Once my goal was set, I wasted no time putting a map on the studio wall. The city was marked off in red, and soon I was putting pins in the spots I had painted. (Yes, I probably looked like Rommel planning a desert campaign.)
Why does this subject matter to me? It matters because the Liverpool I remember is quickly disappearing. I want to paint the scenes that have suffered from neglect, are being overlooked or just taken for granted.
These unsung, yet beautiful aspects of the city are rarely painted, and when these iconic images do appear they are usually used as a backdrop for the life that goes on around them.
I decided was that there are enough people painting the waterfront and pictures of the cathedrals and other landmarks. These places should not be completely ignored, but I wanted my own work to steer away from the iconic in favour of typical Liverpool streets and scenes.
After all, our lives are most often filled with the ordinary. . . shouldn’t we, as artists, be able to find the extraordinary in that? To uncover the sublime in even the most inauspicious of subjects and places?
Personally, I think so. But it does help to paint something you like.

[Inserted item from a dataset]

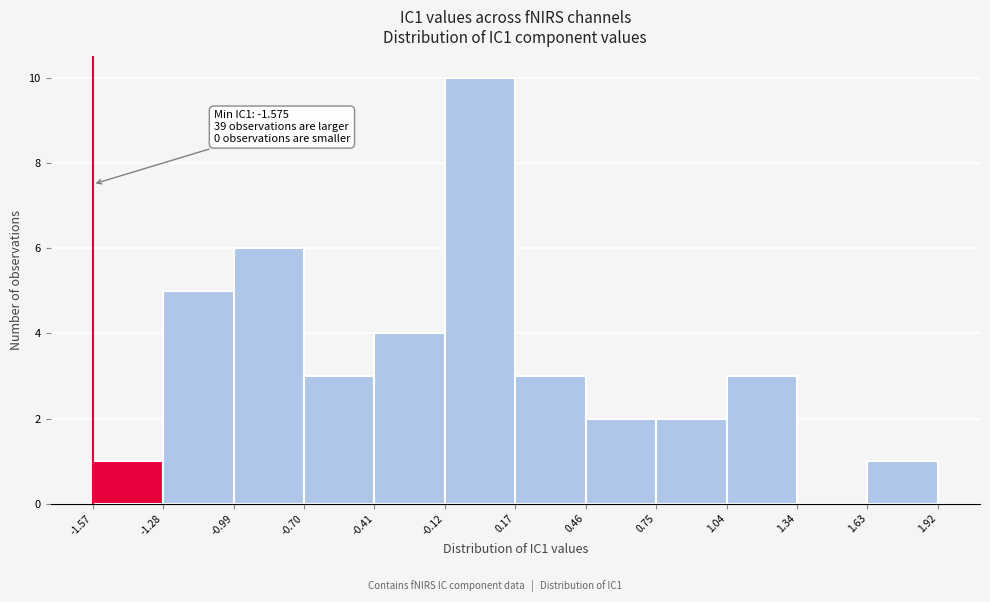

Over which range of the x-axis is the bar tallest?

-0.12 to 0.17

I try to keep each study of the city interesting in its light and shade, reflections in water, weather conditions, time of day, etc. I don’t want painting to become a chore.

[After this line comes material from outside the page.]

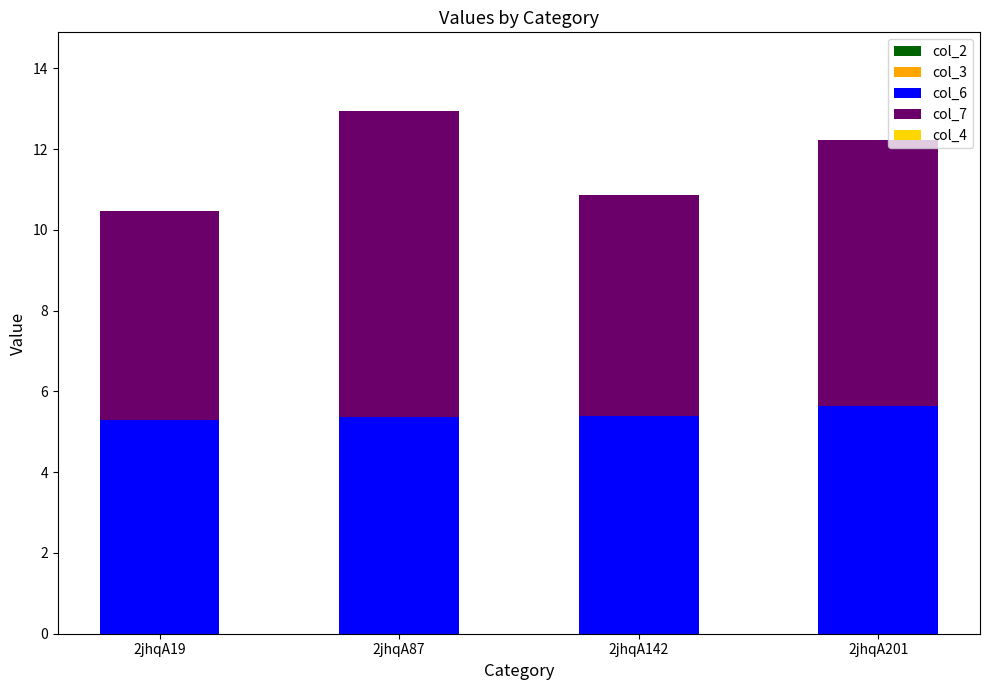

What is the highest value of the col_6 series?

5.6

Being forced to think of ways to make your next study more interesting than the last can really give a painter focus. And even when one of my paintings doesn’t succeed, every one I struggle with is practice for the next.
Take a minute to think about your own paintings, and goals you could set. . . what would inspire you, focus you, and keep you painting every day?
Got an idea? If so, I’d encourage you to make your own book, or map your own lost fields and meadows. Give it a go, set yourself a project and paint.